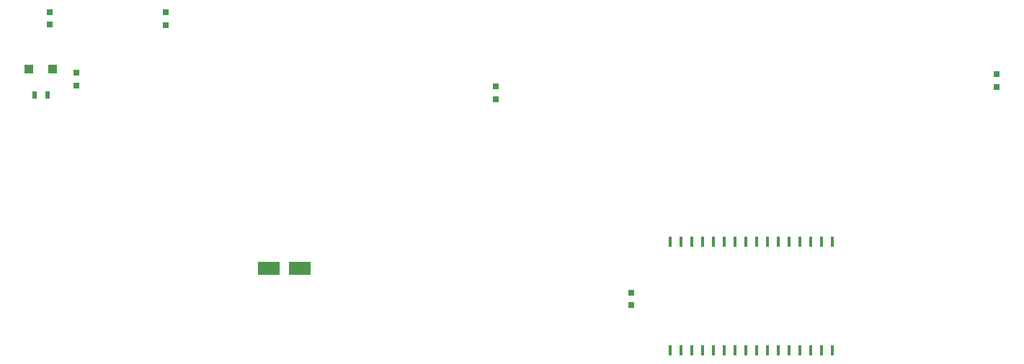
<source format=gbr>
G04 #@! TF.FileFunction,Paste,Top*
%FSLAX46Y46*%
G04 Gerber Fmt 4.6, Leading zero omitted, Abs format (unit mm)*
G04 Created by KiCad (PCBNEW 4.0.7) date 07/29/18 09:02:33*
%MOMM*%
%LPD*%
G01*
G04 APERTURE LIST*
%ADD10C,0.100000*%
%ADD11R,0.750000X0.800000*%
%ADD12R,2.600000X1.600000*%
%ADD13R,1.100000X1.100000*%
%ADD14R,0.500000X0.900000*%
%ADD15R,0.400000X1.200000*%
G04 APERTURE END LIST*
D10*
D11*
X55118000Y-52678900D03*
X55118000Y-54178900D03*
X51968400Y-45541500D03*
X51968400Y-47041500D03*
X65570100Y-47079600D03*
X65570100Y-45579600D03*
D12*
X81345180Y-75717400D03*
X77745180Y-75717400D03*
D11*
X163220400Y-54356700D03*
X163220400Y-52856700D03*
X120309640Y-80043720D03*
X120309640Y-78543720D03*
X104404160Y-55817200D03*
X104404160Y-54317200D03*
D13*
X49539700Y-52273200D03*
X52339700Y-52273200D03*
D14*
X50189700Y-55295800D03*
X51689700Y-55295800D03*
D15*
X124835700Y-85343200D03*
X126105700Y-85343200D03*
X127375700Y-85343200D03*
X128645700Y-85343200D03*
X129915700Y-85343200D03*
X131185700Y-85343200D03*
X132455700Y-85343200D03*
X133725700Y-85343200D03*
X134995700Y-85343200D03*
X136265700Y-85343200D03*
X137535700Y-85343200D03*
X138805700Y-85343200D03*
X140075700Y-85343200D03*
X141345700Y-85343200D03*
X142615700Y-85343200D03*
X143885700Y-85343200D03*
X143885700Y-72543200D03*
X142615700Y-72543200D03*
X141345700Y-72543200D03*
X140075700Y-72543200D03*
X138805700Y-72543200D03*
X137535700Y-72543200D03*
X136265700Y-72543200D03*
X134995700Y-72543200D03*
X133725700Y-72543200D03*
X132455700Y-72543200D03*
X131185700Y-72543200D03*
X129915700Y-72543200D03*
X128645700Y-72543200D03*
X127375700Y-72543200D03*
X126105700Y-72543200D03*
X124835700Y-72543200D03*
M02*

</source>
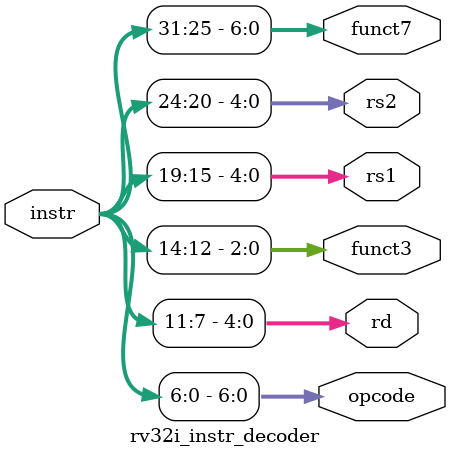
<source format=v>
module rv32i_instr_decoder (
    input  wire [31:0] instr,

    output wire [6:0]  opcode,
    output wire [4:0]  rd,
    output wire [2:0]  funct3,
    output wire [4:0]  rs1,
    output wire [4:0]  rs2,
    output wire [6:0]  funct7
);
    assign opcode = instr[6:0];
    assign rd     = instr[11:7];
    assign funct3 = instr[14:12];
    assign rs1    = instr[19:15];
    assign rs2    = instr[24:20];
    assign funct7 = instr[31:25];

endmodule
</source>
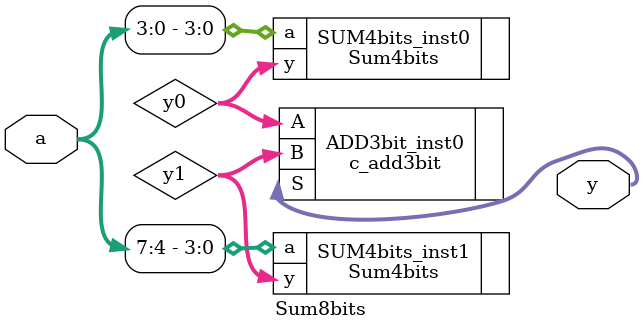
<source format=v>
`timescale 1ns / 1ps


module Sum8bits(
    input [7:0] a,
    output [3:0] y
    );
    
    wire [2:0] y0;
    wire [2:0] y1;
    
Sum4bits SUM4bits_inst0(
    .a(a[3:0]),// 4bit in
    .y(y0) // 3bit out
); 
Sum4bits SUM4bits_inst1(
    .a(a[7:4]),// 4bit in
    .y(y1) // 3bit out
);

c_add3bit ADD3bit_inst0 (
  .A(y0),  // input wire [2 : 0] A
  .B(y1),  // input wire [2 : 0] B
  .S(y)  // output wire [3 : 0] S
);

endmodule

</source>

____

* **INSTRUCTION**
Filter the listing above, keeping only the lines with "output".

* **ANSWER BOX**
    output wire [6:0]  opcode,
    output wire [4:0]  rd,
    output wire [2:0]  funct3,
    output wire [4:0]  rs1,
    output wire [4:0]  rs2,
    output wire [6:0]  funct7
    output [3:0] y
  .S(y)  // output wire [3 : 0] S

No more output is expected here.